■ **Short exercise a**
According to the curtain-wall passage, during which phase does PEI Architects always go through a systems review?

■ **Source**

Toh Tsun Lim, AIA, partner at PEI Architects in New York, advocates an orderly process with well-defined phases. “The normal practice for us is that we always go through a systems review during the bidding phase,” he says, after engaging both their own curtain-wall staff and independent curtain-wall enclosure consultants once SD is complete and approved by the client. Particularly on large jobs, the first phase of DD includes decisions whether to use unitized panels or a stick system and the level of customization required, with the contractor’s input on choice of systems and how they affect the design. “Sometimes we’ve had them actually do the detailing for us; other times, they just advise on the detailing,” Lim notes; “this is budgetary, based on the client.”
In the CD phase, PEI’s specialists work with the consultants on details–from mullions, glass type, glass positioning, and sill depths to energy metrics–and on how the intended design can be built and attached to the structure. At the bidding phase, contractors usually redraw the shop drawings to fit their construction methods and supply chains. “Some of them have access to mullions that can be produced cheaply abroad,” Lim says, and “others have access to steel at certain areas, and others don’t, so it all affects the way they want to build the curtain wall as we’ve designed it.” PEI and the consultants review each bid set for how well it matches the design. Occasionally, despite an initial assumption in favor of a unitized system, a contractor will say “we think we can do it better, cheaper, faster on a stick system, and they will revise the details completely to do that.” Negotiations during the bid period may lead to rejection of a system that “fundamentally affects our design” or to a solution regarding which details are and aren’t workable, considering reasons grounded in engineering, environmental/energy, or installation factors. “It’s good to have a curtain-wall consultant on our side,” Lim says, “because they see it both from the contractor side, the practical construction and installation,” and the architectural side. “They’re always watching out for the design, so that we never get this issue where we as designers are dilettantes, designing what we think is right, and just letting the contractor do what they do without a conversation in between. They help mitigate that conversation.”

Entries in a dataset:
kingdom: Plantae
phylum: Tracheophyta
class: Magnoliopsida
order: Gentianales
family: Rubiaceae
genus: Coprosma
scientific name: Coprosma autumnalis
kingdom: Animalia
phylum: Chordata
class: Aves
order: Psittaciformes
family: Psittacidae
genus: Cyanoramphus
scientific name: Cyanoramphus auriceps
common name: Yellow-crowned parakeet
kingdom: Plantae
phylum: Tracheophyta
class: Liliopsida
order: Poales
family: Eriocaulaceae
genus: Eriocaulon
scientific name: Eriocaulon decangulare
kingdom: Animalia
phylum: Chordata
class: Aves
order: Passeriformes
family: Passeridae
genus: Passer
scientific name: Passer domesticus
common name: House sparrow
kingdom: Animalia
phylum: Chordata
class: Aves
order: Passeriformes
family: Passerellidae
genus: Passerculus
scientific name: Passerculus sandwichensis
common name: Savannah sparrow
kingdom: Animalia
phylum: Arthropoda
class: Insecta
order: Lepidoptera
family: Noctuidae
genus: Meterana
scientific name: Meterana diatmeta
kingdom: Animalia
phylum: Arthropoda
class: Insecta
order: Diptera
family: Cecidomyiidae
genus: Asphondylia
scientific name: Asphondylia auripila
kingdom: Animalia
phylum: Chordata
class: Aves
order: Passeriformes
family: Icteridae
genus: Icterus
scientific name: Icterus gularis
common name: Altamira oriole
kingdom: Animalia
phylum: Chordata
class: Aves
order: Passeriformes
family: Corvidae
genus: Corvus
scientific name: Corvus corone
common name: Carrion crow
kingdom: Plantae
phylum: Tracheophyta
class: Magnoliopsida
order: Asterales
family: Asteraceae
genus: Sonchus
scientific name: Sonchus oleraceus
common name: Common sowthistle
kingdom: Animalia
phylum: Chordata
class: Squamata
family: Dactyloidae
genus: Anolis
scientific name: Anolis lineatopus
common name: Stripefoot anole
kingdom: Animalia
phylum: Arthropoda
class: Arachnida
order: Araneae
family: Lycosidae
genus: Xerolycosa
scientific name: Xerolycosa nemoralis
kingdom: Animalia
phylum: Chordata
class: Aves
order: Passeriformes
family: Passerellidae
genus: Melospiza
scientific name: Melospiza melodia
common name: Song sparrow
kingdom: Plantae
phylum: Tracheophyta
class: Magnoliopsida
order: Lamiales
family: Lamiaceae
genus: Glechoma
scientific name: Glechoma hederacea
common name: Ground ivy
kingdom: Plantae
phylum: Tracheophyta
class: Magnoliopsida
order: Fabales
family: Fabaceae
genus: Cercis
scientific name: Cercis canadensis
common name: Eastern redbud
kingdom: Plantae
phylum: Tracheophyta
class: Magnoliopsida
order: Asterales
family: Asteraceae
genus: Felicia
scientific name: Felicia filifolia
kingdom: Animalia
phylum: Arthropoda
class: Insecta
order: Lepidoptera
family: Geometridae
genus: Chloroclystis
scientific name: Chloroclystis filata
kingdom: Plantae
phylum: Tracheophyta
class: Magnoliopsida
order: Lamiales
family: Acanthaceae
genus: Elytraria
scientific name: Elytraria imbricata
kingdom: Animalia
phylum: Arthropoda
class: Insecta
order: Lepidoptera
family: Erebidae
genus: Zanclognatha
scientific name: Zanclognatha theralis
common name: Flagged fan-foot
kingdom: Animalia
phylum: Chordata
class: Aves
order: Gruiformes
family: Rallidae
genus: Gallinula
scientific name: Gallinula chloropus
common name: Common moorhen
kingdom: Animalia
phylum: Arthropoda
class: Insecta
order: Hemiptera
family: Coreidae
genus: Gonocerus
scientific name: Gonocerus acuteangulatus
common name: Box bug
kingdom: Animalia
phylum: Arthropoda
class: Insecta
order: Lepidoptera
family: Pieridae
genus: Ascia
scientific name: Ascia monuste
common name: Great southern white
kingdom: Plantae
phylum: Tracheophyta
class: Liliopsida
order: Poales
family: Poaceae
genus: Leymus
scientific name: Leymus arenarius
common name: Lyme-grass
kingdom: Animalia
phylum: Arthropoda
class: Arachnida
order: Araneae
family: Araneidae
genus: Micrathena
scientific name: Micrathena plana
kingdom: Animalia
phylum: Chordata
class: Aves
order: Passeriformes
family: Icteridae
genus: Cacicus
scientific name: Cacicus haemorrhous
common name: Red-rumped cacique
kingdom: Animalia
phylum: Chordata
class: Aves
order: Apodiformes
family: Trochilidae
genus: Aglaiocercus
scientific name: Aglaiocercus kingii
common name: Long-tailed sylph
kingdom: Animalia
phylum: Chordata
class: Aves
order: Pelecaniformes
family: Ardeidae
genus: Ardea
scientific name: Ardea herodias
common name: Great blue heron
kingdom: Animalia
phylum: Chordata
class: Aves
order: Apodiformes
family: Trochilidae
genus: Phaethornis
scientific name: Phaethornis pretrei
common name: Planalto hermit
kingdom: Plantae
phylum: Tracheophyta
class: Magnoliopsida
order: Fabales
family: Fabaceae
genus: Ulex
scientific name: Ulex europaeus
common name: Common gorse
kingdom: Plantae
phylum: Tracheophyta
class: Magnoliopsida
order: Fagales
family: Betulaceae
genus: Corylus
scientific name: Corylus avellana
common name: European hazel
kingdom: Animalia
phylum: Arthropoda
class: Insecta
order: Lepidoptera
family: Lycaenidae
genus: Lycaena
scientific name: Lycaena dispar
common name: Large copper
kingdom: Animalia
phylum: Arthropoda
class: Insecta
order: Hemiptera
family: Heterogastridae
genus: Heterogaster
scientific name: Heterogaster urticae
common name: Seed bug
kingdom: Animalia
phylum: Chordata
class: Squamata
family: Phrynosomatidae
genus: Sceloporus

■ **Short exercise b**
Update the entries from the line containing "scientific name: Meterana diatmeta" through the line containing "common name: Altamira oriole", replacing "phylum" with "division" and changing nothing else. Return only those lines.

■ **Complete answer a**
The bidding phase.

■ **Complete answer b**
scientific name: Meterana diatmeta
kingdom: Animalia
division: Arthropoda
class: Insecta
order: Diptera
family: Cecidomyiidae
genus: Asphondylia
scientific name: Asphondylia auripila
kingdom: Animalia
division: Chordata
class: Aves
order: Passeriformes
family: Icteridae
genus: Icterus
scientific name: Icterus gularis
common name: Altamira oriole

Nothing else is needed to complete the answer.